Exercise data: Begin

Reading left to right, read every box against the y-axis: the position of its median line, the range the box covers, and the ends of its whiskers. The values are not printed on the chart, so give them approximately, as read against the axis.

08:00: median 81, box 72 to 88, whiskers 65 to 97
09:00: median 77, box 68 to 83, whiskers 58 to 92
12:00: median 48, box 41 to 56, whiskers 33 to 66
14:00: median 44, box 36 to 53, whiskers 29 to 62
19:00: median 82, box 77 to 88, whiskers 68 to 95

Exercise data: End
Exercise data: Begin

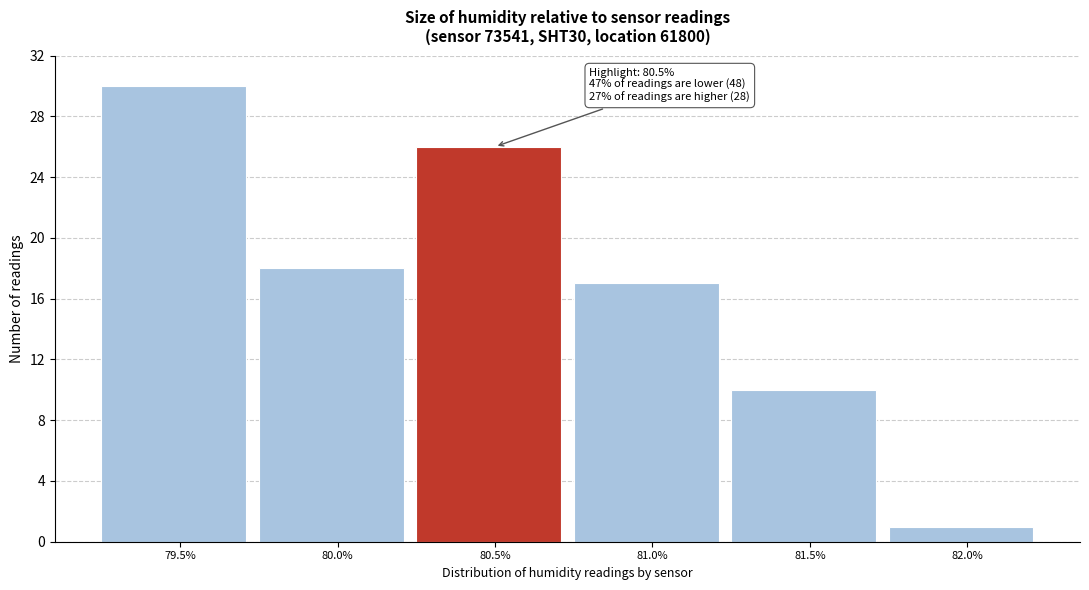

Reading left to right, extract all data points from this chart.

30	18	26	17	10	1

Exercise data: End
Exercise data: Begin

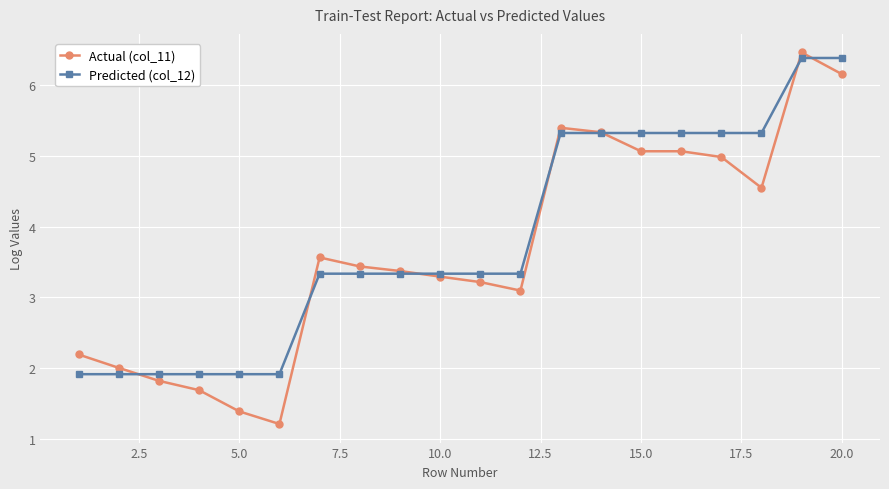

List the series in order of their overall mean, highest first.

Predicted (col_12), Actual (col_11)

Exercise data: End

== To do ==
Rewrite the lines above, starting at the line that has "08:00: median 81, box" and ending after the line that has "19:00: median 82, box", with "whiskers" swapped for "tails" and everything else unchanged.

== Result of the task ==
08:00: median 81, box 72 to 88, tails 65 to 97
09:00: median 77, box 68 to 83, tails 58 to 92
12:00: median 48, box 41 to 56, tails 33 to 66
14:00: median 44, box 36 to 53, tails 29 to 62
19:00: median 82, box 77 to 88, tails 68 to 95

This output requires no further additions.